Border apprehensions, a proxy for illegal entries, rose to nearly 1.7 million in the past year, according to U.S. Customs and Border Protection. That’s the highest number ever, surpassing the record set under the Clinton administration in 2000. These newcomers are not only straining education and housing resources in border communities but also arriving at a time when the country is still dealing with pandemic-related health issues.

Voters have taken note. A poll conducted by Quinnipiac University last month asked respondents to choose the “most urgent issue facing the country today.” Immigration ranked third, behind the economy and Covid. It ranked second among independent voters and higher among women than men. Independents and women both played key roles in electing Mr. Biden. The survey also found that opposition to a border wall has softened significantly. More people—49% versus 46%—still oppose walling off our southern neighbor, but that is “the lowest level of opposition to building a wall along the border with Mexico since November 2016 when the question was first asked,” the pollsters noted. And it’s down from a high of 64% opposed to a border wall in 2017.

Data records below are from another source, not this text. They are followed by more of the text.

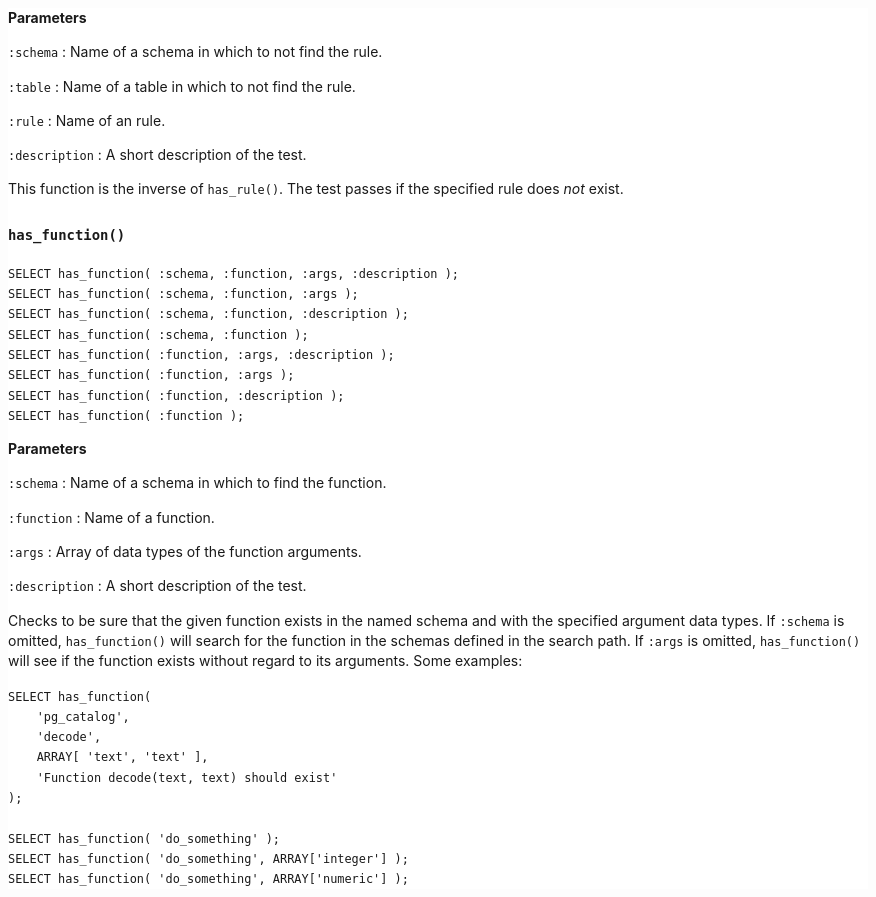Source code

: **Parameters**

`:schema`
: Name of a schema in which to not find the rule.

`:table`
: Name of a table in which to not find the rule.

`:rule`
: Name of an rule.

`:description`
: A short description of the test.

This function is the inverse of `has_rule()`. The test passes if the specified
rule does *not* exist.

### `has_function()` ###

    SELECT has_function( :schema, :function, :args, :description );
    SELECT has_function( :schema, :function, :args );
    SELECT has_function( :schema, :function, :description );
    SELECT has_function( :schema, :function );
    SELECT has_function( :function, :args, :description );
    SELECT has_function( :function, :args );
    SELECT has_function( :function, :description );
    SELECT has_function( :function );

**Parameters**

`:schema`
: Name of a schema in which to find the function.

`:function`
: Name of a function.

`:args`
: Array of data types of the function arguments.

`:description`
: A short description of the test.

Checks to be sure that the given function exists in the named schema and with
the specified argument data types. If `:schema` is omitted, `has_function()`
will search for the function in the schemas defined in the search path. If
`:args` is omitted, `has_function()` will see if the function exists without
regard to its arguments. Some examples:

    SELECT has_function(
        'pg_catalog',
        'decode',
        ARRAY[ 'text', 'text' ],
        'Function decode(text, text) should exist'
    );

    SELECT has_function( 'do_something' );
    SELECT has_function( 'do_something', ARRAY['integer'] );
    SELECT has_function( 'do_something', ARRAY['numeric'] );
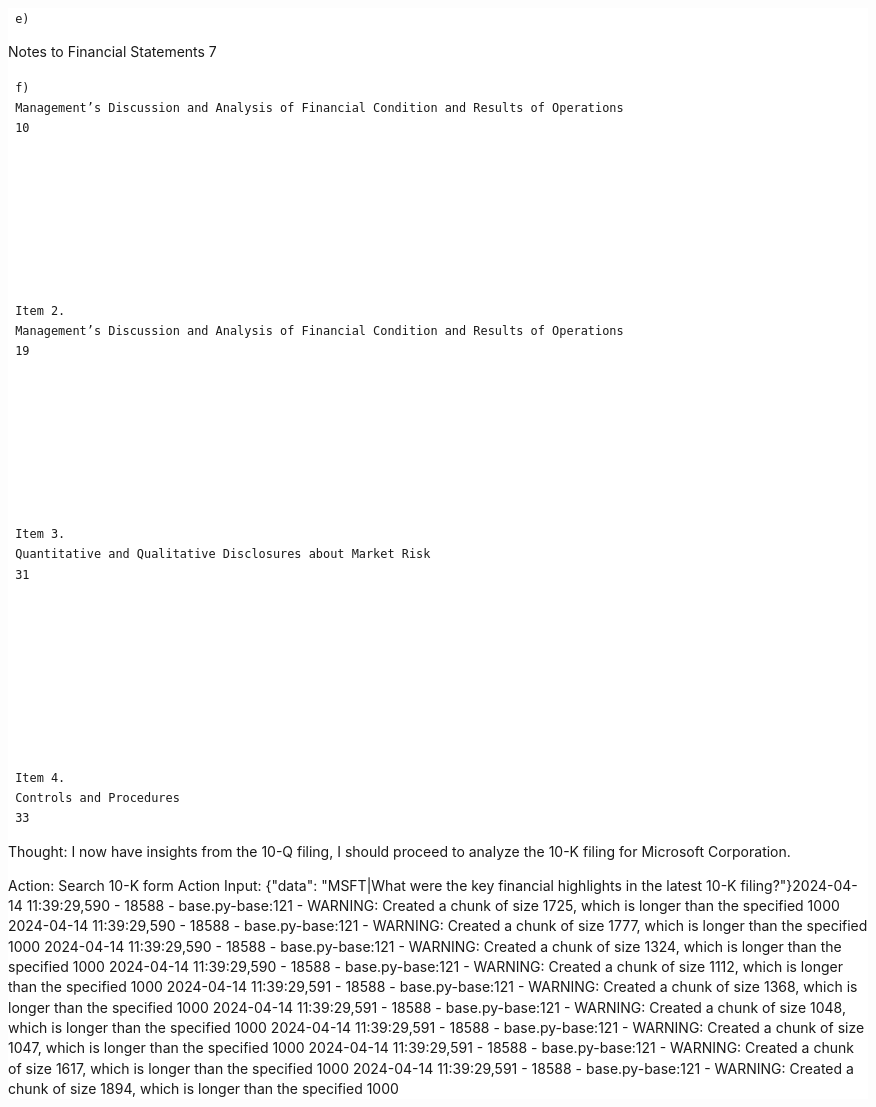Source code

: 
      
      


      
     e)

   Notes to Financial Statements
     7


      
      
      
      


      
     f)
     Management’s Discussion and Analysis of Financial Condition and Results of Operations
     10


      
      
      
      


     Item 2.
     Management’s Discussion and Analysis of Financial Condition and Results of Operations
     19


      
      
      
      


     Item 3.
     Quantitative and Qualitative Disclosures about Market Risk
     31


      
      
      
      


      
     Item 4.
     Controls and Procedures
     33


Thought:
I now have insights from the 10-Q filing, I should proceed to analyze the 10-K filing for Microsoft Corporation.

Action: Search 10-K form
Action Input: {"data": "MSFT|What were the key financial highlights in the latest 10-K filing?"}2024-04-14 11:39:29,590 - 18588 - base.py-base:121 - WARNING: Created a chunk of size 1725, which is longer than the specified 1000
2024-04-14 11:39:29,590 - 18588 - base.py-base:121 - WARNING: Created a chunk of size 1777, which is longer than the specified 1000
2024-04-14 11:39:29,590 - 18588 - base.py-base:121 - WARNING: Created a chunk of size 1324, which is longer than the specified 1000
2024-04-14 11:39:29,590 - 18588 - base.py-base:121 - WARNING: Created a chunk of size 1112, which is longer than the specified 1000
2024-04-14 11:39:29,591 - 18588 - base.py-base:121 - WARNING: Created a chunk of size 1368, which is longer than the specified 1000
2024-04-14 11:39:29,591 - 18588 - base.py-base:121 - WARNING: Created a chunk of size 1048, which is longer than the specified 1000
2024-04-14 11:39:29,591 - 18588 - base.py-base:121 - WARNING: Created a chunk of size 1047, which is longer than the specified 1000
2024-04-14 11:39:29,591 - 18588 - base.py-base:121 - WARNING: Created a chunk of size 1617, which is longer than the specified 1000
2024-04-14 11:39:29,591 - 18588 - base.py-base:121 - WARNING: Created a chunk of size 1894, which is longer than the specified 1000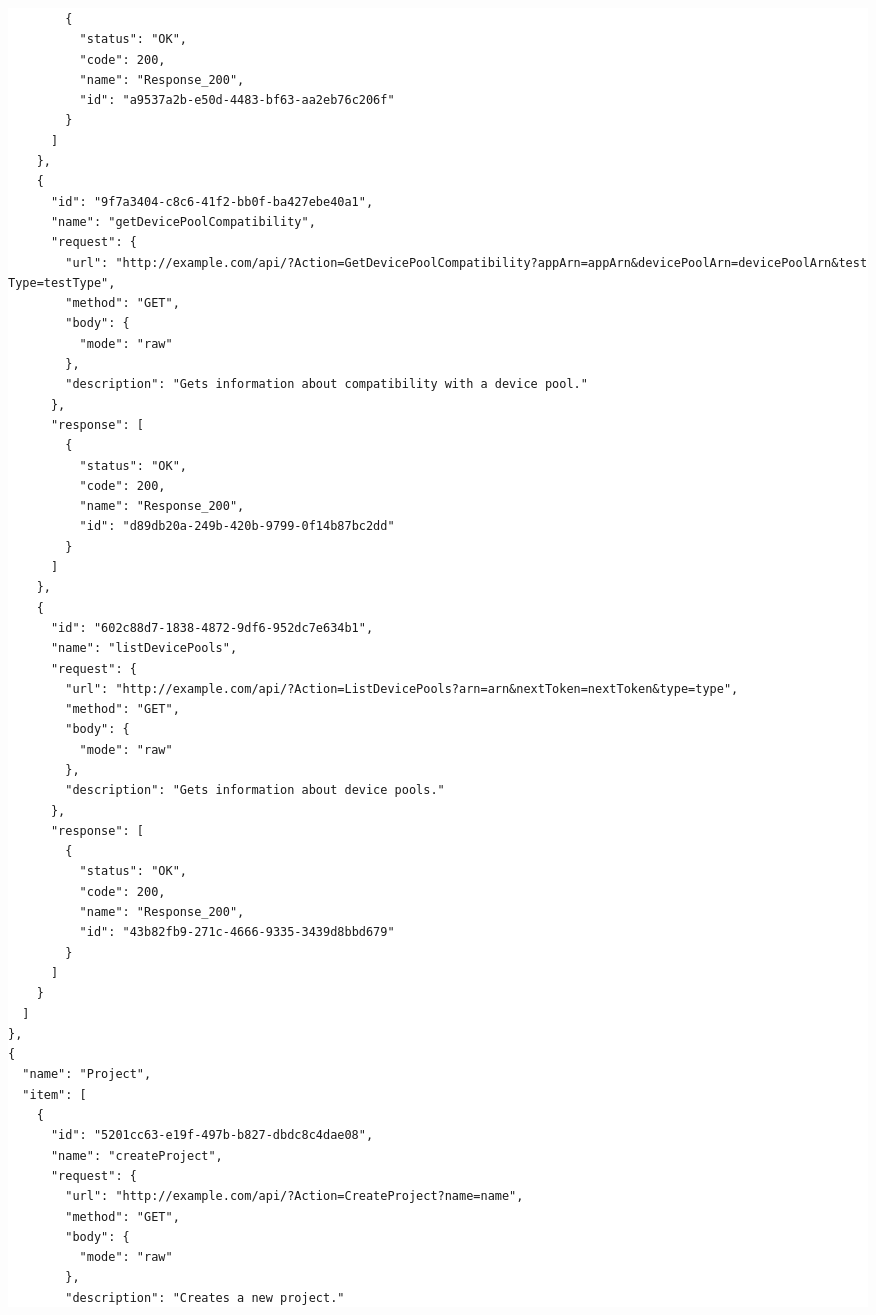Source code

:             {
              "status": "OK",
              "code": 200,
              "name": "Response_200",
              "id": "a9537a2b-e50d-4483-bf63-aa2eb76c206f"
            }
          ]
        },
        {
          "id": "9f7a3404-c8c6-41f2-bb0f-ba427ebe40a1",
          "name": "getDevicePoolCompatibility",
          "request": {
            "url": "http://example.com/api/?Action=GetDevicePoolCompatibility?appArn=appArn&devicePoolArn=devicePoolArn&testType=testType",
            "method": "GET",
            "body": {
              "mode": "raw"
            },
            "description": "Gets information about compatibility with a device pool."
          },
          "response": [
            {
              "status": "OK",
              "code": 200,
              "name": "Response_200",
              "id": "d89db20a-249b-420b-9799-0f14b87bc2dd"
            }
          ]
        },
        {
          "id": "602c88d7-1838-4872-9df6-952dc7e634b1",
          "name": "listDevicePools",
          "request": {
            "url": "http://example.com/api/?Action=ListDevicePools?arn=arn&nextToken=nextToken&type=type",
            "method": "GET",
            "body": {
              "mode": "raw"
            },
            "description": "Gets information about device pools."
          },
          "response": [
            {
              "status": "OK",
              "code": 200,
              "name": "Response_200",
              "id": "43b82fb9-271c-4666-9335-3439d8bbd679"
            }
          ]
        }
      ]
    },
    {
      "name": "Project",
      "item": [
        {
          "id": "5201cc63-e19f-497b-b827-dbdc8c4dae08",
          "name": "createProject",
          "request": {
            "url": "http://example.com/api/?Action=CreateProject?name=name",
            "method": "GET",
            "body": {
              "mode": "raw"
            },
            "description": "Creates a new project."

The Quinnipiac findings were echoed in a separate survey last month by Morning Consult for Politico. Nearly half the respondents (47%) said they were “very concerned” about illegal immigration, and another 26% were “somewhat concerned.” Again, women were more worried than men, and suburbanites—another important swing voting bloc—also expressed high levels of dissatisfaction with the administration’s border policies.

Meanwhile, Democrats in Congress have been focused on passing a Build Back Better bill with immigration provisions that would add to these anxieties, some of which are shared by fellow Democrats from states or districts Donald Trump carried in 2020. In a bow to party progressives, Democrats want to extend some form of amnesty, or legalization, to millions of undocumented residents and make it more difficult to deport not only people who enter the country illegally but also those who commit crimes here. They want to do this through the budget-reconciliation process with no input from Republicans. And they want to do it without adding any significant border-security provisions to deter illegal immigration.

This is another example of the Biden administration’s policy ambitions surpassing its mandate. When voters give a president an evenly divided Senate and a razor-thin House majority, they have not given him license to ram through a mass amnesty or to make broad changes to U.S. immigration policy on a party-line vote.

For many years, polling has shown that a majority of Democrats and Republicans sympathize with people who sneak inside the country in search of work and a better life. Bipartisan support for legalizing the status of young adults brought here unlawfully as children—the so-called Dreamers—is especially deep. Still, the political reality is that most voters understand that we’re a nation of laws, including immigration laws that are being flouted without consequence under this administration. White House officials pay lip service to border security, but messages don’t get more mixed than telling people not to come here while simultaneously drawing up plans for the largest amnesty in the nation’s history.

These columns have long advocated expanding legal immigration to reduce pressure on the border, but not as a stand-alone measure. Making it clear to would-be migrants that they must use the front door is also necessary, both as a practical matter and as a way of garnering support from Republicans who fear that Democrats are more interested in erasing the border than in fixing it.